**** DATA SUPPLIED ****

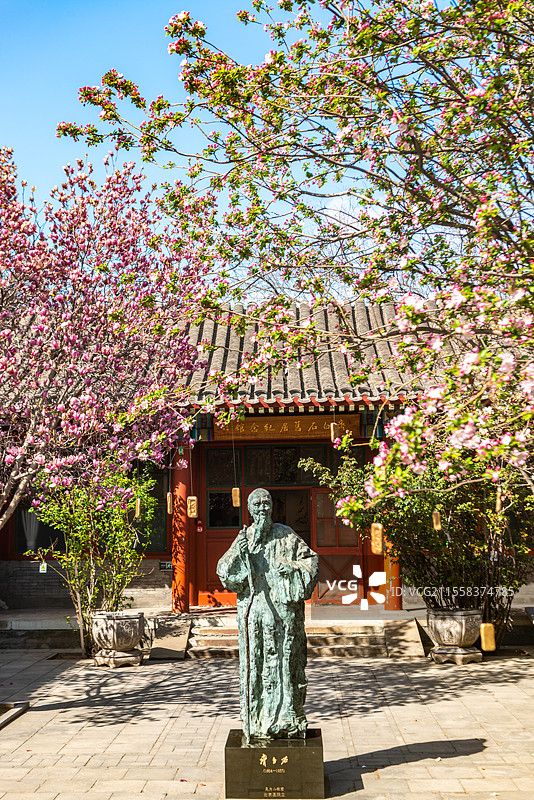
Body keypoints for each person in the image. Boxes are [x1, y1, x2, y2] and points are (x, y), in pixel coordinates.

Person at [217, 488, 318, 740]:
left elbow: (310, 562)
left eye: (267, 503)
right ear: (250, 509)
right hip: (255, 615)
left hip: (283, 616)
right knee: (256, 666)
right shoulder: (244, 538)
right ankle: (257, 720)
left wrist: (290, 568)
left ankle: (288, 718)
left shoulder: (286, 535)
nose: (263, 508)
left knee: (286, 665)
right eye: (258, 504)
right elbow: (225, 573)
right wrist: (240, 555)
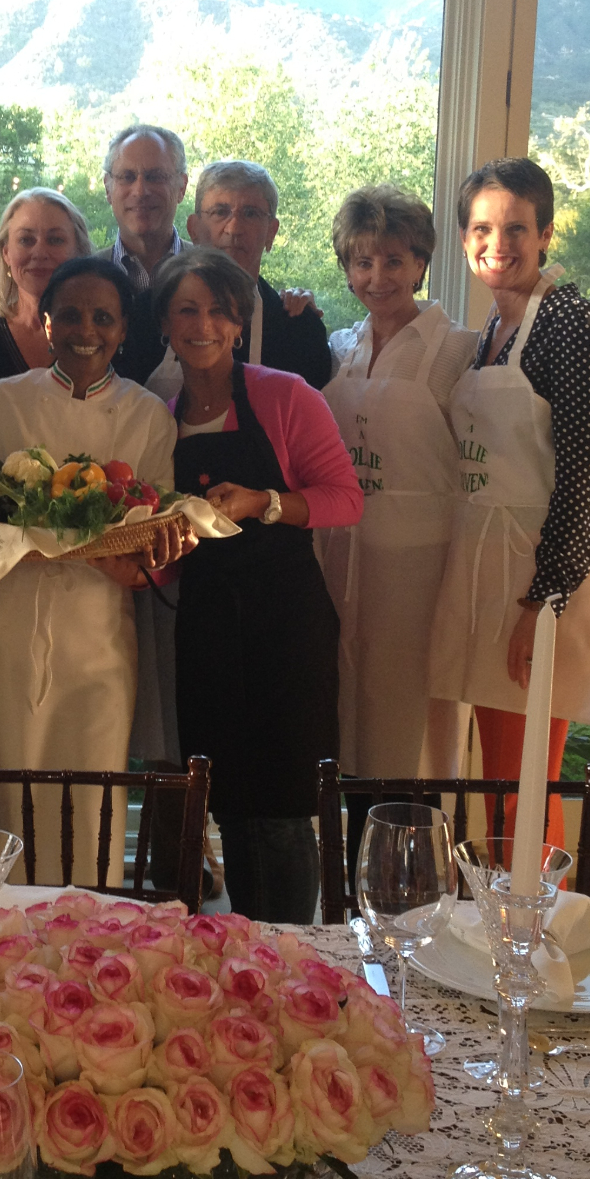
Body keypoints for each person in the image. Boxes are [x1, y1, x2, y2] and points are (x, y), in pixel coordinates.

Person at [0, 257, 187, 886]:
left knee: (94, 795)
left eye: (103, 317)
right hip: (6, 622)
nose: (85, 329)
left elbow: (158, 528)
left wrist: (139, 561)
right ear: (45, 320)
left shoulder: (148, 415)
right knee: (13, 790)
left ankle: (94, 943)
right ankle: (5, 937)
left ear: (123, 330)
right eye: (70, 314)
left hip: (100, 630)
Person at [429, 158, 590, 851]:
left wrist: (540, 603)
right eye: (482, 227)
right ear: (463, 239)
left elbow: (580, 479)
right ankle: (497, 939)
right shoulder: (490, 330)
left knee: (525, 792)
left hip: (541, 577)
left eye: (516, 227)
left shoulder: (571, 325)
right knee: (500, 782)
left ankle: (533, 948)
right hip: (487, 569)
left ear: (545, 233)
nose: (498, 243)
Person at [158, 249, 362, 922]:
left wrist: (264, 502)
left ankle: (291, 958)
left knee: (280, 806)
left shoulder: (284, 395)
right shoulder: (164, 414)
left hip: (286, 627)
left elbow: (344, 500)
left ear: (240, 323)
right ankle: (246, 949)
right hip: (209, 627)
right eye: (187, 308)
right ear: (165, 322)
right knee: (228, 802)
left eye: (219, 309)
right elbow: (163, 542)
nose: (204, 323)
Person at [316, 186, 476, 781]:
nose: (377, 276)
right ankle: (349, 852)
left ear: (420, 264)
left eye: (392, 260)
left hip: (421, 563)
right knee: (343, 701)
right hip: (341, 552)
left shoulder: (455, 349)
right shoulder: (340, 348)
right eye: (362, 261)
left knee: (409, 709)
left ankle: (412, 856)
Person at [146, 160, 332, 398]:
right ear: (194, 228)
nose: (234, 228)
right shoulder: (149, 315)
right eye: (220, 212)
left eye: (250, 213)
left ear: (271, 232)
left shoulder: (300, 331)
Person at [0, 187, 91, 419]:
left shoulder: (99, 341)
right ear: (6, 253)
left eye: (55, 240)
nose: (40, 252)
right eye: (26, 240)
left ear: (78, 252)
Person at [102, 124, 190, 384]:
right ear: (108, 188)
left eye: (156, 176)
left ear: (182, 186)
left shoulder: (209, 274)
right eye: (127, 176)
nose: (140, 191)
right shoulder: (84, 278)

****

▸ **REQUIRED ACTION**
Pull each line containing the word "ankle" out of the data above.

▸ **PROBLEM SOLUTION**
right ankle: (257, 720)
left ankle: (288, 718)
left ankle: (94, 943)
right ankle: (5, 937)
right ankle: (497, 939)
left ankle: (533, 948)
left ankle: (291, 958)
right ankle: (246, 949)
right ankle: (349, 852)
left ankle: (412, 856)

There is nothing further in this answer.